Los riesgos verdaderos
La fama de tacaños que se ganaron los viajantes tiene su explicación: "Para que el viaje produzca dividendos hay que medir los gastos al centavo. El mantenimiento del automóvil (lavado, engrase, ajustes, patente, seguro, desvalorización) representan unos 15 pesos por kilómetro recorrido. Y los gastos de hospedaje y comida se calculan en mil diarios", explicó Vicente Bartomioli, secretario de la Asociación de Viajantes del Sur, con asiento en Bahía Blanca. Para los viajantes libres, de las dos categorías en que está dividida la profesión, "recuperar ese dinero exige vender mucho, ahorrando tiempo y dinero". Los otros, los exclusivos, representantes de una firma determinada, deben presentar su liquidación de gastos al cabo de cada excursión. El monto de tales erogaciones sirve para valorar las dotes del buen vendedor tanto como el volumen de operaciones concertadas.

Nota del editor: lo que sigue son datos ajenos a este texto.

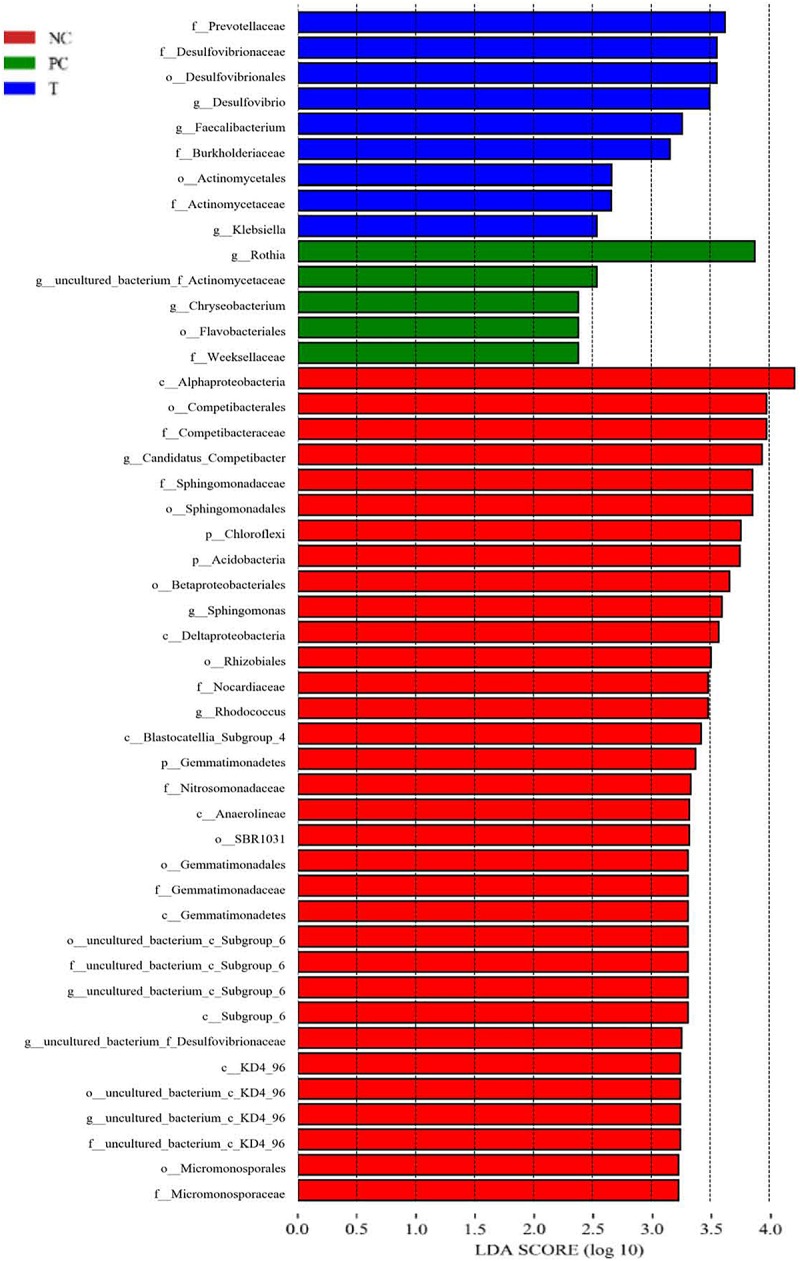
Linear discriminant analysis (LDA) combined effect size measurements (LEfSe) analysis of ileal microbiota in laying hens at 3 days post S. pullorum infection. Species with significant difference that have an LDA score greater than the estimated value (2.0). The length of the histogram represents the LDA score. NC, negative control (birds were free of challenge); PC, positive control (birds were challenged with S. pullorum at the end of week 4 of the experiment); T, treatment group (PC + plant extracts addition at 1000 mg/kg).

Sometidos a esa cautela, los viajantes obedecen a una rígida estrategia, que va de los continuos balances al aprovechamiento exhaustivo de sus horas. Los domingos representan, para ellos, días de claustro: "Salvo una sorpresiva invitación a un asado, aprovechamos para ordenar el papelerío —reseñó Carlos Santiago (33 años, dos hijos), representante en la Patagonia de cuatro firmas de Buenos Aires—. Clasificamos las notas de venta y preparamos la correspondencia, para despachar al día siguiente, a primera hora. Hacer los deberes nos insume el día entero". Los cabildeos que anteceden a la concreción de una venta importante llegan a extenuar a más de un bisoño y a decidir la mudanza de hotel (a otro de menor precio) a los baqueanos dispuestos a no soltar presa. Esas mudanzas —precipitadas por razones económicas— permiten a los viajantes elaborar una agenda de sitios recomendables, y a protestar, sin destino, por la escasez de hoteles más o menos acogedores. "Francamente, no hay dónde alojarse. En pueblos y ciudades de segundo orden, los hoteles son insufribles, sucios y desvencijados", tremoló Oscar Ricardo Ulla (39 años,
tres hijos), representante de Odol y Alba en Santa Fe. "Una vez se inundó mi habitación y vi flotar todo, desde los zapatos hasta la mesita de luz", bromea. "Lo peor —reconoce Mateo Zamapatti, propietario del Residencial Corrientes, el hotel más frecuentado por los viajantes que pasan por Santa Fe— es que los colegas creen normal meter cinco camas en una sola habitación sin baño." En Bahía Blanca, los hoteles Muñiz y Austral reúnen las condiciones de confort exigidas y son los más visitados por viajantes. Lo mismo sucede con los mendocinos Palace, Cervantes y Continental. En Rosario, el aumento de las tarifas desplazó hacia los residenciales Viena e Italia a los parroquianos del Gran Hotel Central. En la capital de San Luis, los viajantes se congregan en el España, y en Córdoba se reparten entre el Bristol, Ritz y Viña de Italia.
En la habitación del Hotel Touring Club, de Trelew, Carlos Santiago desplegó, el mes pasado, un nuevo reguero de protestas, tal vez las que mejor fundamentan esta pátina de aventureros que lucen los viajantes. "Caen cuatro gotas y los caminos se vuelven intransitables. Cumplir con nuestros compromisos nos obliga a viajar en avión, y así, créame, es difícil hacerse millonario." Las rutas se abren, generalmente, a una desolación que contribuye a forjar su espíritu, a martillarlo hasta que se vuelva duro o hasta que se resquebraje sin remedio. Sólo entonces es posible descubrir que Willy Loman no es, apenas, un personaje ideado por Arthur Miller para su tragedia 'La muerte de un viajante'; que es, sobre todo, el prototipo del hombre acosado por furias que no conseguirá despistar ahogándose en un cabaret o regresando a la infancia.
El camino desolado se vuelve, de pronto, el símbolo del miedo al fracaso, o simplemente, a lo que vendrá. Es muy posible, que la más frecuente de las angustias contemporáneas se haya plasmado, hace algunos meses, en el rostro del viajante que, camino de El Tostado, en Santa Fe, fue obligado por una patota a detener su automóvil. Lo mataron para robárselo.